> [EXCERPTED RECORDS]:
::::::::

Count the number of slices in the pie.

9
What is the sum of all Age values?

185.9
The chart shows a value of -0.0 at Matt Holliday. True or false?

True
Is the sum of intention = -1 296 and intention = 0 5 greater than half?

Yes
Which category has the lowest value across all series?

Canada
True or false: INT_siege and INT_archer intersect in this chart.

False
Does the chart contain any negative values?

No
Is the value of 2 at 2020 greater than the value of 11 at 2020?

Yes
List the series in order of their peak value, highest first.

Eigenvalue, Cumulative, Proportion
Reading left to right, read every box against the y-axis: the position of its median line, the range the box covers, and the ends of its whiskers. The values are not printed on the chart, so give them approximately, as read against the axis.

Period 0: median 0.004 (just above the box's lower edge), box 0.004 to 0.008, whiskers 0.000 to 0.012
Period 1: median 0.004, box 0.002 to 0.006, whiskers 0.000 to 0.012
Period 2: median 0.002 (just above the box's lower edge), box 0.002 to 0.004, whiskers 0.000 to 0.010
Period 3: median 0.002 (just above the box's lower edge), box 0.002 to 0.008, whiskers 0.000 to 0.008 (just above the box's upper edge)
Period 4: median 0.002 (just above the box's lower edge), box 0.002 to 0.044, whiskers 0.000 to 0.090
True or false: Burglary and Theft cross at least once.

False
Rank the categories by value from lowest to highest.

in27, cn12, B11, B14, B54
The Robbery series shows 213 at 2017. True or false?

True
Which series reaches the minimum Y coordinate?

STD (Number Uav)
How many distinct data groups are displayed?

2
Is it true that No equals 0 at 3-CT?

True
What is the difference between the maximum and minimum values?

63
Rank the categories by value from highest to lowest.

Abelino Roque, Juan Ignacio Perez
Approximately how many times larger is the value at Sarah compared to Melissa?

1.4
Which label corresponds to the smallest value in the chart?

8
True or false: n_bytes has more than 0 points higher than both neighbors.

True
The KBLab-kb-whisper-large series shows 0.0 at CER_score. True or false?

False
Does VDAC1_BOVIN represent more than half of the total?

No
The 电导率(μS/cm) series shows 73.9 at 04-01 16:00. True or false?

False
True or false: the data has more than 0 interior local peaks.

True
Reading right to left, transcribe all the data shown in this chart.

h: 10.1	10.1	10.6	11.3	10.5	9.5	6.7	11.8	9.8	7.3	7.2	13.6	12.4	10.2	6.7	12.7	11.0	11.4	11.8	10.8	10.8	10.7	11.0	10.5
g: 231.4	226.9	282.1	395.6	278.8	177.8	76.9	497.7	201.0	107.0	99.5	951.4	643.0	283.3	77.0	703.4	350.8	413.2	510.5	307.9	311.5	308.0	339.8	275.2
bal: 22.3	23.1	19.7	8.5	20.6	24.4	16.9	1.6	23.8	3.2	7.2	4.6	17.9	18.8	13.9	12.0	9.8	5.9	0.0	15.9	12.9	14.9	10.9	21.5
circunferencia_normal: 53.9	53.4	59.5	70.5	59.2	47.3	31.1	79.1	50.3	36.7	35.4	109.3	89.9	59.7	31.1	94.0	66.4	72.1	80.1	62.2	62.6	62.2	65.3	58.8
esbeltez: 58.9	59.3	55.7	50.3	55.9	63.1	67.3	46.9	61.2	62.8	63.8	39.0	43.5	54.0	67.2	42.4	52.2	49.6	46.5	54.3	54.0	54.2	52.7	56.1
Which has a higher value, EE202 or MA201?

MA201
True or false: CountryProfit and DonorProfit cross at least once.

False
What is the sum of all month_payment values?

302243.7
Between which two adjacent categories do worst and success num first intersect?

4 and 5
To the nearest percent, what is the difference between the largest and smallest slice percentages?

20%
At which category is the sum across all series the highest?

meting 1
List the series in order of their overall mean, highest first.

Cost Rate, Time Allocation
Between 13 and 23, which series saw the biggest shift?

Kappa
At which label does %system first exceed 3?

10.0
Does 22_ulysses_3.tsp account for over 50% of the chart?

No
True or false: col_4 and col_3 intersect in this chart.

::::::::

Rewrite all of the rows above as one numbered list, leaving out the blank lines.

1. Count the number of slices in the pie.
2. 9
3. What is the sum of all Age values?
4. 185.9
5. The chart shows a value of -0.0 at Matt Holliday. True or false?
6. True
7. Is the sum of intention = -1 296 and intention = 0 5 greater than half?
8. Yes
9. Which category has the lowest value across all series?
10. Canada
11. True or false: INT_siege and INT_archer intersect in this chart.
12. False
13. Does the chart contain any negative values?
14. No
15. Is the value of 2 at 2020 greater than the value of 11 at 2020?
16. Yes
17. List the series in order of their peak value, highest first.
18. Eigenvalue, Cumulative, Proportion
19. Reading left to right, read every box against the y-axis: the position of its median line, the range the box covers, and the ends of its whiskers. The values are not printed on the chart, so give them approximately, as read against the axis.
20. Period 0: median 0.004 (just above the box's lower edge), box 0.004 to 0.008, whiskers 0.000 to 0.012
21. Period 1: median 0.004, box 0.002 to 0.006, whiskers 0.000 to 0.012
22. Period 2: median 0.002 (just above the box's lower edge), box 0.002 to 0.004, whiskers 0.000 to 0.010
23. Period 3: median 0.002 (just above the box's lower edge), box 0.002 to 0.008, whiskers 0.000 to 0.008 (just above the box's upper edge)
24. Period 4: median 0.002 (just above the box's lower edge), box 0.002 to 0.044, whiskers 0.000 to 0.090
25. True or false: Burglary and Theft cross at least once.
26. False
27. Rank the categories by value from lowest to highest.
28. in27, cn12, B11, B14, B54
29. The Robbery series shows 213 at 2017. True or false?
30. True
31. Which series reaches the minimum Y coordinate?
32. STD (Number Uav)
33. How many distinct data groups are displayed?
34. 2
35. Is it true that No equals 0 at 3-CT?
36. True
37. What is the difference between the maximum and minimum values?
38. 63
39. Rank the categories by value from highest to lowest.
40. Abelino Roque, Juan Ignacio Perez
41. Approximately how many times larger is the value at Sarah compared to Melissa?
42. 1.4
43. Which label corresponds to the smallest value in the chart?
44. 8
45. True or false: n_bytes has more than 0 points higher than both neighbors.
46. True
47. The KBLab-kb-whisper-large series shows 0.0 at CER_score. True or false?
48. False
49. Does VDAC1_BOVIN represent more than half of the total?
50. No
51. The 电导率(μS/cm) series shows 73.9 at 04-01 16:00. True or false?
52. False
53. True or false: the data has more than 0 interior local peaks.
54. True
55. Reading right to left, transcribe all the data shown in this chart.
56. h: 10.1	10.1	10.6	11.3	10.5	9.5	6.7	11.8	9.8	7.3	7.2	13.6	12.4	10.2	6.7	12.7	11.0	11.4	11.8	10.8	10.8	10.7	11.0	10.5
57. g: 231.4	226.9	282.1	395.6	278.8	177.8	76.9	497.7	201.0	107.0	99.5	951.4	643.0	283.3	77.0	703.4	350.8	413.2	510.5	307.9	311.5	308.0	339.8	275.2
58. bal: 22.3	23.1	19.7	8.5	20.6	24.4	16.9	1.6	23.8	3.2	7.2	4.6	17.9	18.8	13.9	12.0	9.8	5.9	0.0	15.9	12.9	14.9	10.9	21.5
59. circunferencia_normal: 53.9	53.4	59.5	70.5	59.2	47.3	31.1	79.1	50.3	36.7	35.4	109.3	89.9	59.7	31.1	94.0	66.4	72.1	80.1	62.2	62.6	62.2	65.3	58.8
60. esbeltez: 58.9	59.3	55.7	50.3	55.9	63.1	67.3	46.9	61.2	62.8	63.8	39.0	43.5	54.0	67.2	42.4	52.2	49.6	46.5	54.3	54.0	54.2	52.7	56.1
61. Which has a higher value, EE202 or MA201?
62. MA201
63. True or false: CountryProfit and DonorProfit cross at least once.
64. False
65. What is the sum of all month_payment values?
66. 302243.7
67. Between which two adjacent categories do worst and success num first intersect?
68. 4 and 5
69. To the nearest percent, what is the difference between the largest and smallest slice percentages?
70. 20%
71. At which category is the sum across all series the highest?
72. meting 1
73. List the series in order of their overall mean, highest first.
74. Cost Rate, Time Allocation
75. Between 13 and 23, which series saw the biggest shift?
76. Kappa
77. At which label does %system first exceed 3?
78. 10.0
79. Does 22_ulysses_3.tsp account for over 50% of the chart?
80. No
81. True or false: col_4 and col_3 intersect in this chart.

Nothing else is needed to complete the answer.